## [Extrait de page]

┄┄┄┄┄┄

Les aires marines protégées (AMP) sont des zones délimitées en mer pour préserver et sauvegarder les habitats de la faune marine, nécessaires à la reproduction des poissons et à la croissance des juvéniles. Bien que n’en démordent les pêcheurs professionnels qui soutiennent le contraire, l’étude australienne, publiée dans le journal spécialisé Current Biology, est la première à prouver que ces réserves marines permettent bien une reconstitution progressive des stocks de poissons au-delà de leur périmètre, dans les zones de pêche riveraines : « L'étude apporte des preuves formelles que les populations de poissons dans les aires ouvertes à la pêche peuvent être reconstituées grâce aux populations des réserves marines », a assuré Hugo Harrison, chef de l'équipe du Centre d'excellence pour les études sur le récif corallien de l'ARC australien (*).
Pour parvenir à ces conclusions, les scientifiques ont analysé et suivi l'ADN des espèces étudiées : ils ont cartographié la propagation des petites "truites de corail" (Plectropomus leopardus, de la famille des bars et mérous) et des "perches à raies bleues" (Lutjanus kasmira) depuis la zone de reproduction, sur la barrière de l'île Keppel, dans le Queensland. Là, la pêche y est interdite : « Nous avons découvert que les réserves marines, qui couvrent environ 28% des 700 hectares de la zone récifale des Keppel, avaient généré la moitié des jeunes poissons, à la fois à l'intérieur et à l'extérieur » de leurs limites géographiques, a indiqué Hugo Harrison. Cette théorie est parfois contestée par l'industrie de la pêche, selon le chercheur Garry Russ, co-auteur des travaux.

┄┄┄┄┄┄

## [Entrées présentées]
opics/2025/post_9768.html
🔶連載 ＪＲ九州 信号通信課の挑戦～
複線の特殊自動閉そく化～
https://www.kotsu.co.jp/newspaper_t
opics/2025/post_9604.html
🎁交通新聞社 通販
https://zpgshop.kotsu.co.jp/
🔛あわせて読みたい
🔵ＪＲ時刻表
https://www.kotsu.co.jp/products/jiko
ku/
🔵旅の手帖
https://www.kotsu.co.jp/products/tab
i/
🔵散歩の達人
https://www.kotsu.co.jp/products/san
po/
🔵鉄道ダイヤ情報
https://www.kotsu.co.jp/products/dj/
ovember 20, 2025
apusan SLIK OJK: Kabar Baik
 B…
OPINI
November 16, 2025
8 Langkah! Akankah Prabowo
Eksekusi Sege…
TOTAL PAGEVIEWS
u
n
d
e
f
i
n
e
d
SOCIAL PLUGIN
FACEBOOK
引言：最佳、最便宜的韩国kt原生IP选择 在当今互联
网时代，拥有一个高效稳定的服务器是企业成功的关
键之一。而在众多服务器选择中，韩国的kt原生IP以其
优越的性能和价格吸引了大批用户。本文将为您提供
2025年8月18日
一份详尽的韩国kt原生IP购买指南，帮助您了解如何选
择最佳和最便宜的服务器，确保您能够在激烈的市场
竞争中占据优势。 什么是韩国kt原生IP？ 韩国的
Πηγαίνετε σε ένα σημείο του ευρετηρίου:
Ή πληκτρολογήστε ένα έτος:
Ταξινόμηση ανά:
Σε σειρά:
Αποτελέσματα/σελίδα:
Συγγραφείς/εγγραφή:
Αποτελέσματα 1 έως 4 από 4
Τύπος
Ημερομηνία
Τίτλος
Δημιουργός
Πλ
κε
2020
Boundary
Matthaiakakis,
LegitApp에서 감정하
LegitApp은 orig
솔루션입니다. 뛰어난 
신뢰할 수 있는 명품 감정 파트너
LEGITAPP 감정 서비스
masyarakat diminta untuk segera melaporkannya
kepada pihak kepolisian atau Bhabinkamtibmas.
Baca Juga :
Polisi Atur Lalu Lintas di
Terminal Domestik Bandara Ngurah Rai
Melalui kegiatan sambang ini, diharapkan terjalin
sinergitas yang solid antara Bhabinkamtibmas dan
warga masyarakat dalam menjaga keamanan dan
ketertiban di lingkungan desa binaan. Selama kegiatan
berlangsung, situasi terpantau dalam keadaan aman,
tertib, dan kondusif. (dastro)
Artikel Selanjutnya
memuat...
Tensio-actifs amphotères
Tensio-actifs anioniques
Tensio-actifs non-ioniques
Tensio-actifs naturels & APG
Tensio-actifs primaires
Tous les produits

┄┄┄┄┄┄

## [Consignes]
[a] Selon l'extrait sur les aires marines protégées, quelle part de la zone récifale des Keppel les réserves marines couvrent-elles ?
[b] Recopiez le passage de l'extrait sur les aires marines protégées qui commence par « Pour parvenir à » et se poursuit jusqu'à « co-auteur des travaux. ».
Répondez en vous appuyant uniquement sur l'extrait.

## [Réponses successives]
[a] Environ 28 % des 700 hectares de la zone récifale des Keppel.

[b]
Pour parvenir à ces conclusions, les scientifiques ont analysé et suivi l'ADN des espèces étudiées : ils ont cartographié la propagation des petites "truites de corail" (Plectropomus leopardus, de la famille des bars et mérous) et des "perches à raies bleues" (Lutjanus kasmira) depuis la zone de reproduction, sur la barrière de l'île Keppel, dans le Queensland. Là, la pêche y est interdite : « Nous avons découvert que les réserves marines, qui couvrent environ 28% des 700 hectares de la zone récifale des Keppel, avaient généré la moitié des jeunes poissons, à la fois à l'intérieur et à l'extérieur » de leurs limites géographiques, a indiqué Hugo Harrison. Cette théorie est parfois contestée par l'industrie de la pêche, selon le chercheur Garry Russ, co-auteur des travaux.